皇国法第18条に降伏した盗賊、敵国兵士は降伏した相手に全ての権利が委ねられる

ってね」


 盗賊のリーダーはそう言って小馬鹿にしたように激昂している兵士を馬鹿にしたように鼻で笑った。


「小娘!権利を我等に移譲しろ!」


 アルメリアに掴みかからん勢いで迫って来る兵士の顎を杖で下から打ち上げ意識を奪うと、呆れたような目で見下した。


「で、他の兵士さんはどう思います?」


「盗賊の権利はお嬢さんあんたにある、ついでにこいつに、皇国追放とでも今のうちに命令しておいてくれると助かる

 もはやあんたにこいつの権利あるしな」


 この世界では国が決めた法の中で平等であると神々が認めたものは全て強制力があり、当時の王達が自分たちのために決めたものには強制力が無く廃れていくのだった。

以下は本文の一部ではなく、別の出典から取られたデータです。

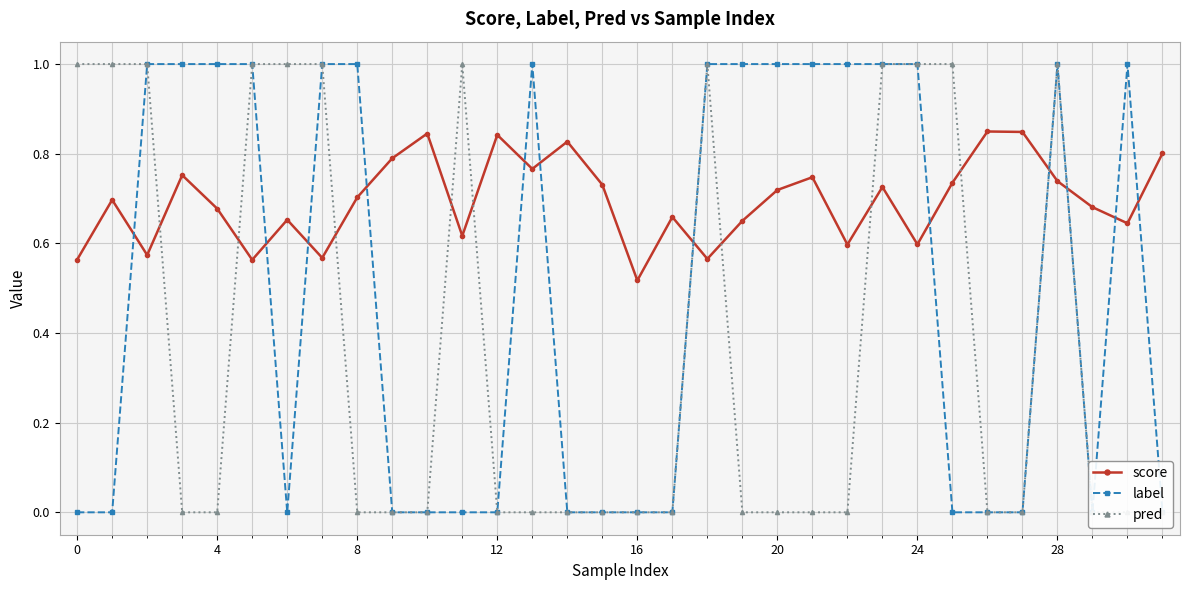

Which category has the lowest value in the score series?

16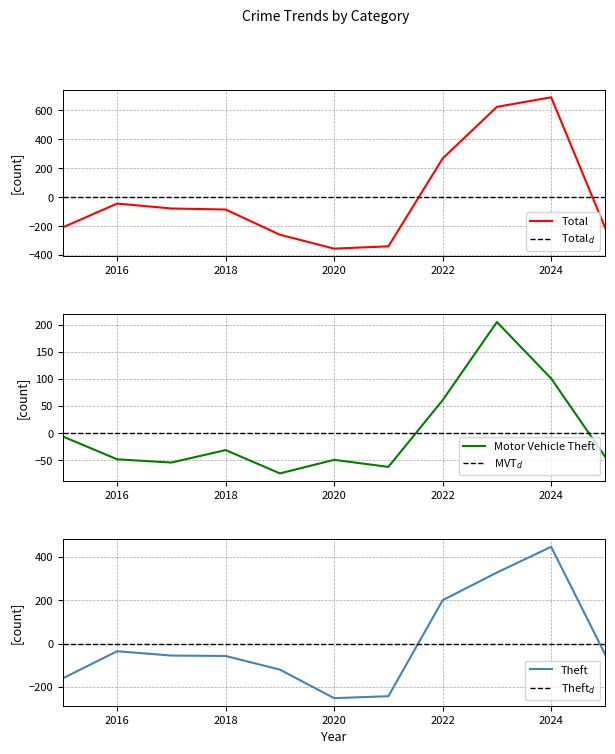

List the series in order of their overall mean, lowest first.

Total, Motor Vehicle Theft, Theft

特に1条から20条の法律は各国で違いはあれ初代法と言われ絶対的な強制が働くものばかりである。


「なら、追放で」


 アルメリアがそう宣言すると兵士達は歓声を上げて喜んだ。


 

 その後盗賊達は村の復興に使い、その後は畑の開墾や狩猟に割り振ることになり。

 形的にはアルメリアが村に貸し出して対価をもらう形に落ち着いた。


 アルメリアは村の一角にある、空き家を契約金代わりにもらった。


 家は3LDKで庭付き井戸付きで広い間取りになっていた。


 アルメリアはその内一部屋を錬金製薬室として使おうと決めていた。